◆ Consigne 1
Relevez dans l'article sur le financement de l'enseignement supérieur tous les éléments qui, d'après lui, ont des incidences sérieuses sur la qualité de l'enseignement.
◆ Consigne 2
Écrivez la suite de l'article sur le financement de l'enseignement supérieur en Guinée, en partant de sa dernière phrase.

◆ Texte à lire
Enseignement supérieur : que fait-on des 400 milliards GNF ?

« J’ai toujours dénoncé au niveau de l’Assemblé nationale du fait que le gouvernement guinéen injecte bon an, mal an, 300 milliards GNF au financement des bourses des étudiants privés dans les Universités publiques. Nous avons tellement discuté qu’aujourd’hui, au lieu que le gouvernement accorde 300 milliards GNF, il est allé jusqu’à 400 milliards GNF.»

Cette sortie d’un député de l’UFDG a dû donner des sueurs froides à bien des responsables du département de l’Enseignement supérieur. Il y a de quoi d’autant plus que les infrastructures universitaires, les équipements, le bas niveau de certains enseignants, l’absence de recherche scientifique, etc. ont des incidence sérieuses sur la qualité de l’enseignement.

En injectant ces 400 milliards GNF sans vraiment des conséquences profitables, l’Etat met au second plan la construction, la rénovation et l’équipement des Universités publiques. Un petit tour à Gamal, Université de Conakry, à la Fac de médecine et dans les autres Instituts suffit bien s’en convaincre. Tous les amphis sont malades d’infrastructures, de commodités d’accueil. A cela s’ajoute l’absence du binaire formation-emploi.

◆ Enregistrements
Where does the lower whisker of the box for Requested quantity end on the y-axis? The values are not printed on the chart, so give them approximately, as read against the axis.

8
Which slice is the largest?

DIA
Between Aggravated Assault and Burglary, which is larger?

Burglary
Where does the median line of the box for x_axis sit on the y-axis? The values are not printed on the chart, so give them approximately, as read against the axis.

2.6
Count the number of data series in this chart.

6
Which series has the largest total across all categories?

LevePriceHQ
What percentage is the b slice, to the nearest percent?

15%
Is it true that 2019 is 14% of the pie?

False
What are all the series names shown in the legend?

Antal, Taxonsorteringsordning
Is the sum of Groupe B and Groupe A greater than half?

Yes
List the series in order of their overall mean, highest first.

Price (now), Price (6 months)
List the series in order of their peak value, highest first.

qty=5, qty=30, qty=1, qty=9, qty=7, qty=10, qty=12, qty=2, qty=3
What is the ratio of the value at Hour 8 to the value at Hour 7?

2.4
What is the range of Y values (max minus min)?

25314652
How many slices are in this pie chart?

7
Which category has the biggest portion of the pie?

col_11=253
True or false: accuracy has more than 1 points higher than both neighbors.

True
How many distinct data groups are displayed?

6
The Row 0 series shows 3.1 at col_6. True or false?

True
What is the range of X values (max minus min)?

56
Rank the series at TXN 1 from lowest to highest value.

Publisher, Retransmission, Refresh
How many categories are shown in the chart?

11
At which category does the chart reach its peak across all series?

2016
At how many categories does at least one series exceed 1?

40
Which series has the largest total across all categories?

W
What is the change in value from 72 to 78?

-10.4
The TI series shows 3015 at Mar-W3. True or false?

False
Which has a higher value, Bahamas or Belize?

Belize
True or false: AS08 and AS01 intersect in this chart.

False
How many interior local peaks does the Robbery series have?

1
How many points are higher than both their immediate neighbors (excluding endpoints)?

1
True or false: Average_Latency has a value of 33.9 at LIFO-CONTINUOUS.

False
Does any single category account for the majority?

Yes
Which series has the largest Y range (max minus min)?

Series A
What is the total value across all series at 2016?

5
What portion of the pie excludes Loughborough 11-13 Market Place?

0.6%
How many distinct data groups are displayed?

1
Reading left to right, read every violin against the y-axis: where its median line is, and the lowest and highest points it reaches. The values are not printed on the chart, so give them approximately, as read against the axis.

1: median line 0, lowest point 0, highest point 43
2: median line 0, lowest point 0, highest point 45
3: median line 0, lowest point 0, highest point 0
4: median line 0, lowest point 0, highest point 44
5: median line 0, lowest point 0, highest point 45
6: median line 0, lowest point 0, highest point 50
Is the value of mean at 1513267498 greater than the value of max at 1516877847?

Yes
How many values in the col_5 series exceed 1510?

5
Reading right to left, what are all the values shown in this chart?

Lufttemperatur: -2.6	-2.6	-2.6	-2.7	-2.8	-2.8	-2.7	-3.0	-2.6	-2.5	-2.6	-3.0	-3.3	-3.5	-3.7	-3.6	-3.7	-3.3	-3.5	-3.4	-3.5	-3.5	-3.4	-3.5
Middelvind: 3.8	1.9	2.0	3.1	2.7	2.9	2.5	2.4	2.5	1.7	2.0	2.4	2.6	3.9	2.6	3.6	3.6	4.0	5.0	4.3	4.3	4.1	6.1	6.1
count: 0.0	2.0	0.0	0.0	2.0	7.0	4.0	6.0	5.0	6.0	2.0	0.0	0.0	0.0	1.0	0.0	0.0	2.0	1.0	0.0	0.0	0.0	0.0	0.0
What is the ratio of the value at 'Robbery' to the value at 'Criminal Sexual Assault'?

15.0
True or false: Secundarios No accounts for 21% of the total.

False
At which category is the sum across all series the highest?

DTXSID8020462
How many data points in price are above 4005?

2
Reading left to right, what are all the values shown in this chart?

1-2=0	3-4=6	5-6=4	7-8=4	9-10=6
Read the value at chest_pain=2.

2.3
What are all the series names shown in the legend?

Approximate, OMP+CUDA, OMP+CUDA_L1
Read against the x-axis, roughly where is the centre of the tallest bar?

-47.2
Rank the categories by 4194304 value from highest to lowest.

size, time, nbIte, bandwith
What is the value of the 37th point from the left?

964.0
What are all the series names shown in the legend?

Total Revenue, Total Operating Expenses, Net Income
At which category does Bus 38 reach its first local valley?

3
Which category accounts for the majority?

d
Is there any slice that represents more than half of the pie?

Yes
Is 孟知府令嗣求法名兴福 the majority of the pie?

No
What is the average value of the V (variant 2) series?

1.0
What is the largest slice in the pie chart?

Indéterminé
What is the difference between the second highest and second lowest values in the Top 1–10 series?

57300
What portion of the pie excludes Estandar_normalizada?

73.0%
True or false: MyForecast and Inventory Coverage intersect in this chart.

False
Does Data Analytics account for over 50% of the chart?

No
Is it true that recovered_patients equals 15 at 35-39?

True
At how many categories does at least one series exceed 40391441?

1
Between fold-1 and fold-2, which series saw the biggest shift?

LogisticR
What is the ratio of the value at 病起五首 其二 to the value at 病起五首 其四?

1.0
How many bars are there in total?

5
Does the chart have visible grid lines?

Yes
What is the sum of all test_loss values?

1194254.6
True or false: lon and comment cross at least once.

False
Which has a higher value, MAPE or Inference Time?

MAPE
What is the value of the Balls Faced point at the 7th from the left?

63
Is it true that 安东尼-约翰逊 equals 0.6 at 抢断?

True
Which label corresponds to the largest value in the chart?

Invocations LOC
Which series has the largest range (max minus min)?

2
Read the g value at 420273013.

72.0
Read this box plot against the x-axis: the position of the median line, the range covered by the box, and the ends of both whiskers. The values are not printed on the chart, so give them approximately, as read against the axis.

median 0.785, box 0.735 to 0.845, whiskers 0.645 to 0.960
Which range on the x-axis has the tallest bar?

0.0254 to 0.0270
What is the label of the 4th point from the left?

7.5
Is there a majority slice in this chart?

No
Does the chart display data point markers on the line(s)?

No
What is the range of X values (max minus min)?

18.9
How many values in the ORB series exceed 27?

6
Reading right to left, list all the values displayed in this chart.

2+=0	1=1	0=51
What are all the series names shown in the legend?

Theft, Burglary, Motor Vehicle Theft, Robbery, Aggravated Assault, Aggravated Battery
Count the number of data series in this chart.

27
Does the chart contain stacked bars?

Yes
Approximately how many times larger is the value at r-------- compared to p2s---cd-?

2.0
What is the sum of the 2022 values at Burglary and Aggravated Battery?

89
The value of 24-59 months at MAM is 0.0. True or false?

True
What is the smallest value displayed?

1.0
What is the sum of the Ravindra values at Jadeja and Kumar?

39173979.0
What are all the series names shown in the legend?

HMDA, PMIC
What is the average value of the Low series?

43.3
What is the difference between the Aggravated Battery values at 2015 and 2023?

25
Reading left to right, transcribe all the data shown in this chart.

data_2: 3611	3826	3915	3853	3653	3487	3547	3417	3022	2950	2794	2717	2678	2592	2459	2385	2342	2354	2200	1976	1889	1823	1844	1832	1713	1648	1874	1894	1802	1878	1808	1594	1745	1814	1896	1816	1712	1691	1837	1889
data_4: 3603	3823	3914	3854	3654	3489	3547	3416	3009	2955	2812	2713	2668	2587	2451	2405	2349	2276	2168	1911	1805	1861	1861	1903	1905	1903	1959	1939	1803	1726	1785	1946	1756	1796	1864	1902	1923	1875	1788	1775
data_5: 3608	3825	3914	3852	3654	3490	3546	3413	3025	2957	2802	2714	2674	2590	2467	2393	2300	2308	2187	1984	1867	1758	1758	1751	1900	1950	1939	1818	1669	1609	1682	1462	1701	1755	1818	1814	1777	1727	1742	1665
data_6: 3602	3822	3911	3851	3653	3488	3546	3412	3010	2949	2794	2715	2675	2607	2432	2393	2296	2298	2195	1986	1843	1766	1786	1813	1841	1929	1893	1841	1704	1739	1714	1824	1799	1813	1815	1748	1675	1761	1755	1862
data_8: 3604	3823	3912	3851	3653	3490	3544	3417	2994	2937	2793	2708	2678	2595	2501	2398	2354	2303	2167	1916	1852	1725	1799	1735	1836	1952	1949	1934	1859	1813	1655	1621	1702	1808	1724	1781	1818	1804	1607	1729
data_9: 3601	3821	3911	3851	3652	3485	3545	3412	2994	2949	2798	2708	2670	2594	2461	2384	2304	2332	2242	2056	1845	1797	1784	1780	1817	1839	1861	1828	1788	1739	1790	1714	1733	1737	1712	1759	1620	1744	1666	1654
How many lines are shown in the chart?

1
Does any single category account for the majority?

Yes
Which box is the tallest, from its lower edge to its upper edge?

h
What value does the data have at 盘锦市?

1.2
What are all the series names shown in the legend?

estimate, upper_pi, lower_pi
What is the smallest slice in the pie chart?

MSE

◆ Réponse 1
Les infrastructures universitaires, les équipements, le bas niveau de certains enseignants, l'absence de recherche scientifique.

◆ Réponse 2
L’Enseignement supérieur est un budgétivore mais, aucun impact sur le niveau et la qualité de l’enseignement. Et pourtant, selon des sources des marchés seraient octroyés à des mains occultes pour la rénovation et l’extension de quatre Universités à hauteur de 350 millions USD. Cette information a même été confirmée par des sources bien informées proches de Yéro Baldé. Ne cherchez surtout pas de savoir si le Code des marchés publics a été respecté dans l’octroi de ces marchés. On parie que rien n’en a été. C’est la devise.